18 Organizing Data

18.1 Moving Data Files to Your Project Folder

When working on your biostatistics project, it is essential to keep all relevant files organized within your project folder. Do not leave your data files in the Downloads folder or other scattered locations on your computer. Keeping them in one place ensures reproducibility, ease of access, and avoids lost files.

For instructions on how to download files and move them to your project folder, refer to Downloading Files.

18.1.1 Why Keep Files in the Project Folder?

  • Ensures that file paths remain consistent across different computers.
  • Prevents accidental deletion or misplacement.
  • Allows for easy collaboration when sharing your project folder.
  • Helps maintain reproducibility in your analyses.
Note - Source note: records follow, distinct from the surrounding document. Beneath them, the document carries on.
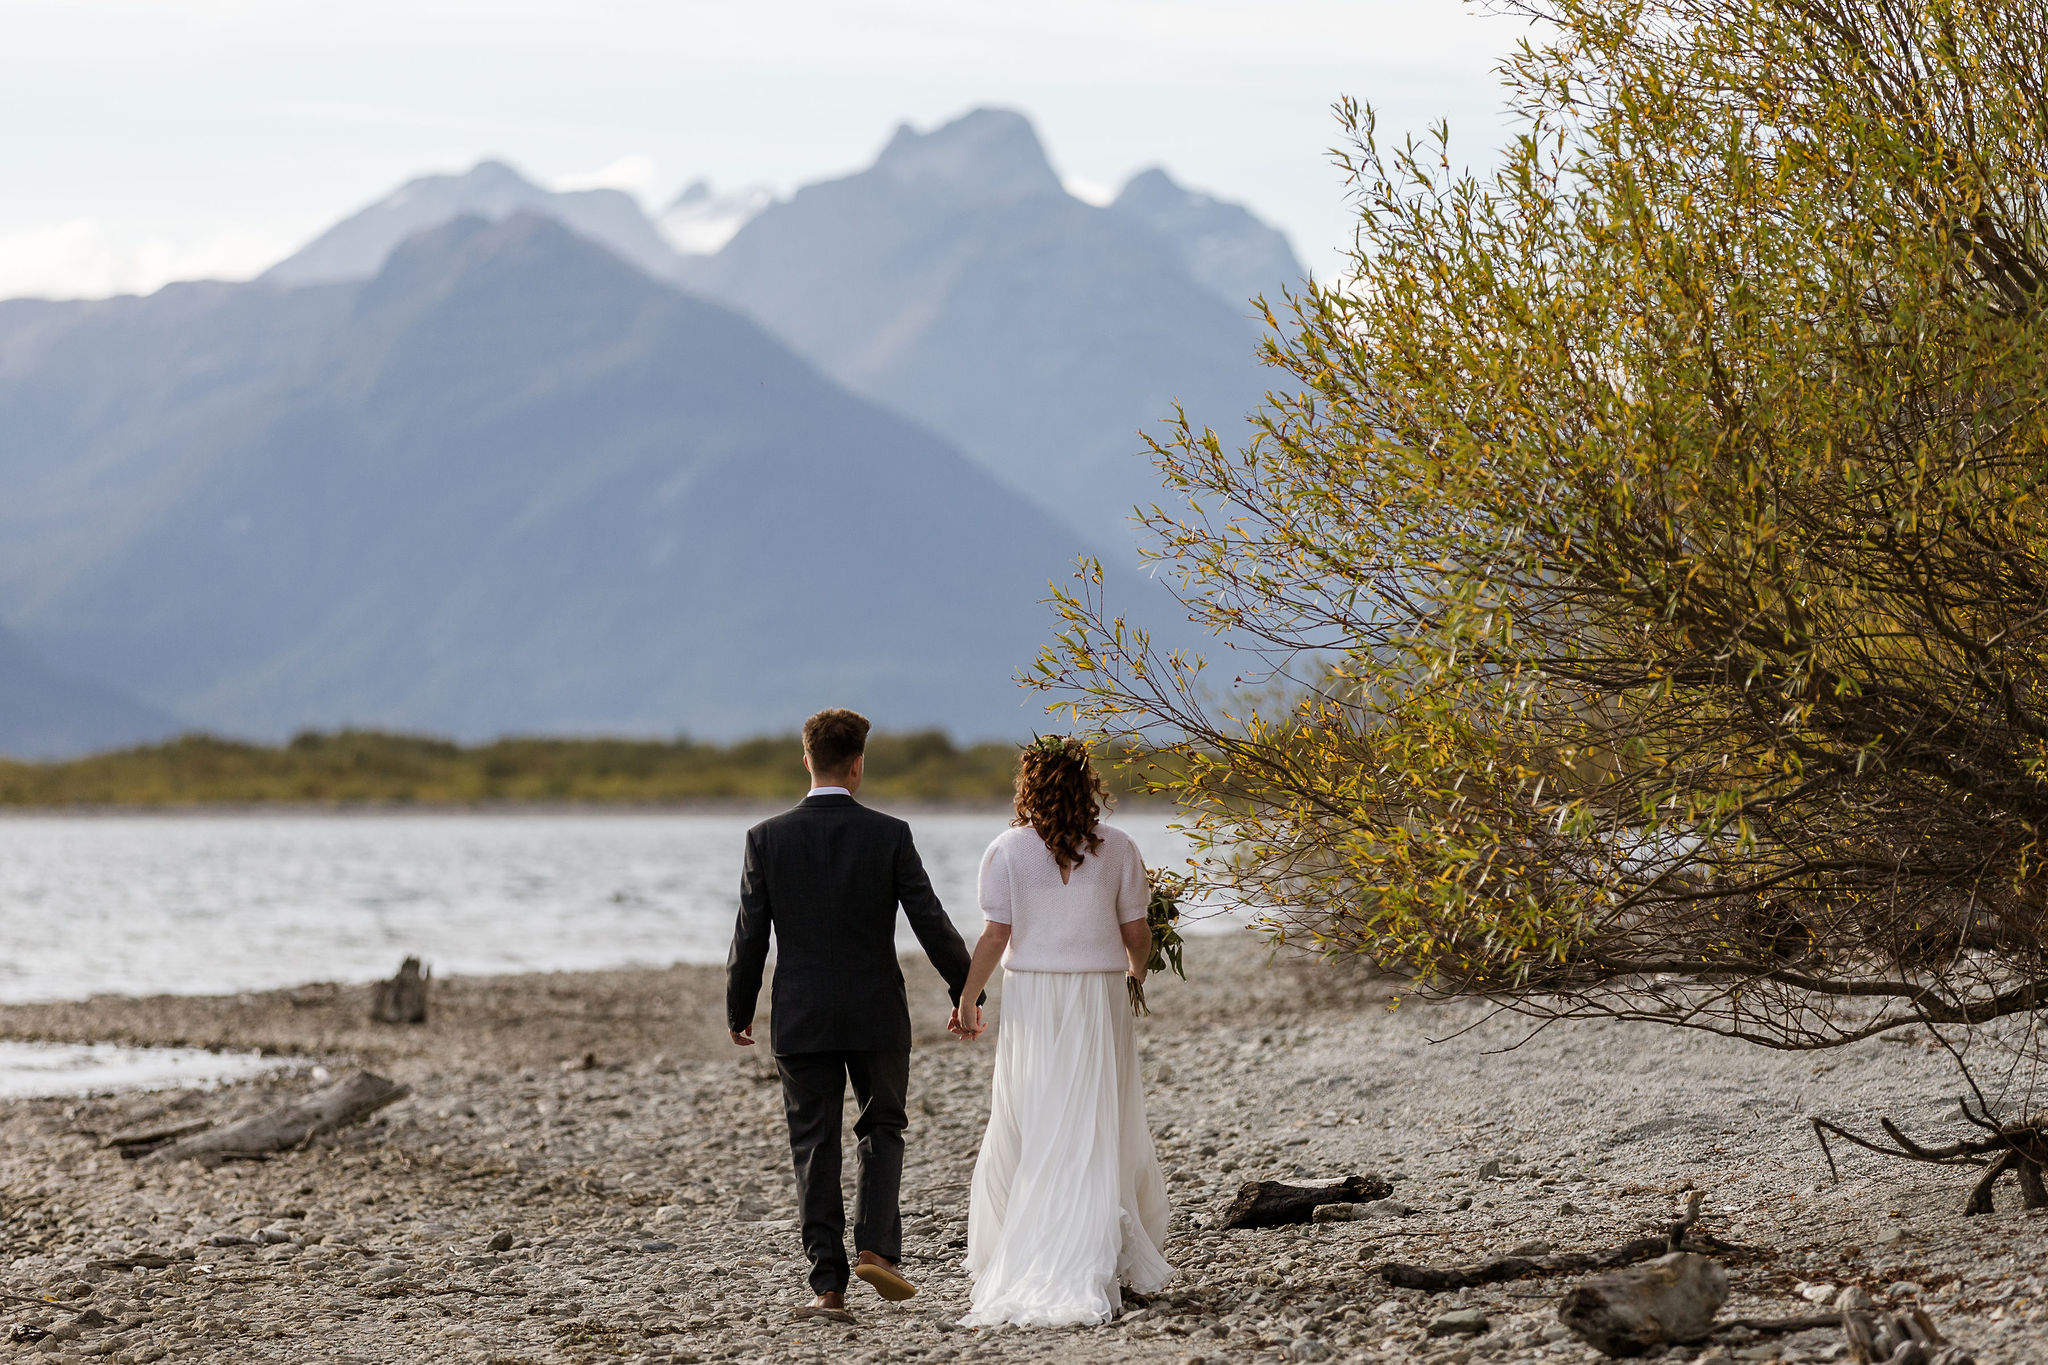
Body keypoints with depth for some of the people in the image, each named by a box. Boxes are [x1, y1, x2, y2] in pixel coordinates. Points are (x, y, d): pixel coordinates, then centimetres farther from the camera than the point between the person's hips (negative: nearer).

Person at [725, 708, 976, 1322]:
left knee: (814, 1151, 6)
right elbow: (932, 924, -5)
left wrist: (738, 1012, 11)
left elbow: (750, 937, -2)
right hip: (876, 1015, 0)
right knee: (881, 1131, 17)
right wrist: (968, 992, 7)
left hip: (800, 1019, 1)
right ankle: (876, 1248, -2)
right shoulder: (889, 835, -7)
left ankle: (829, 1287, 3)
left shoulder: (767, 838, -5)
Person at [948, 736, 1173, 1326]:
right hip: (1101, 995, 0)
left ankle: (1020, 1267, 6)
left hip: (1032, 997, 0)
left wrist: (968, 1000, 5)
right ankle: (1094, 1267, 3)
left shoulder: (1008, 850, -4)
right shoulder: (1116, 847, -1)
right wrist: (1137, 970, 23)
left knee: (1027, 1133, 7)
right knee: (1099, 1133, 5)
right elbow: (1137, 933, 2)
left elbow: (995, 936, -6)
18.2 Organizing Data Files

To maintain an orderly project structure, store all your data files in a dedicated folder within your project. The recommended approach is:

  1. Create a data/ folder in your project directory.
  2. Move all downloaded datasets, CSV files, and raw data into this folder.
  3. Always reference data files using relative paths in R:
library(readr)
read_csv("data/my_dataset.csv")

18.3 Managing the Data Folder in Git Repositories

If your project is tracked using Git and stored on GitHub, you should not include raw data files in the repository. Instead, you should:

  1. Instruct Git to ignore the data/ folder by adding it to your .gitignore file. Open your .gitignore file and add:

    data/
  2. Store data source information in a repository README file. This file should include:

    • Where to obtain the data.
    • Any preprocessing steps needed before analysis.
    • A description of file formats and column meanings.
  3. Why exclude data files from Git?

    • Privacy: Some datasets may contain sensitive or proprietary information.
    • File Size: Large files can slow down the repository and cause sync issues.
    • Canonical Source: Storing only links to data sources ensures all collaborators use the same original dataset without unintentional modifications.

18.4 Summary

  • Always move your data files into your project folder to maintain organization and reproducibility.
  • Use a data/ folder to keep datasets structured and manageable.
  • Exclude raw data from GitHub using .gitignore and document data sources in a README file.

Following these best practices will help you work more efficiently and keep your analyses well-organized.